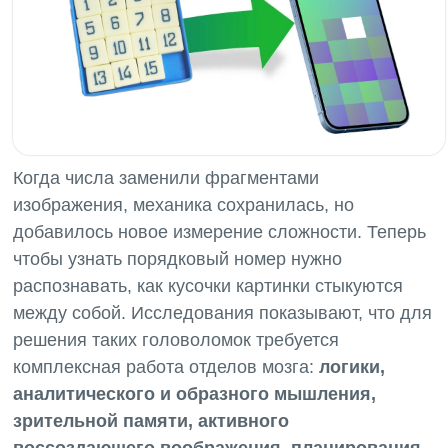
Когда числа заменили фрагментами
изображения, механика сохранилась, но
добавилось новое измерение сложности. Теперь
чтобы узнать порядковый номер нужно
распознавать, как кусочки картинки стыкуются
между собой. Исследования показывают, что для
решения таких головоломок требуется
комплексная работа отделов мозга:
логики,
аналитического и образного мышления,
зрительной памяти, активного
══════
WORK ORDER: Please turn the text lines in the records above into a Markdown table with the columns Row and Line, numbering each line and leaving out blank ones. Keep the pictures out of the answer.

EXERCISE RESULT:
| Row | Line |
|---|---|
| 1 | Когда числа заменили фрагментами |
| 2 | изображения, механика сохранилась, но |
| 3 | добавилось новое измерение сложности. Теперь |
| 4 | чтобы узнать порядковый номер нужно |
| 5 | распознавать, как кусочки картинки стыкуются |
| 6 | между собой. Исследования показывают, что для |
| 7 | решения таких головоломок требуется |
| 8 | комплексная работа отделов мозга: |
| 9 | логики, |
| 10 | аналитического и образного мышления, |
| 11 | зрительной памяти, активного |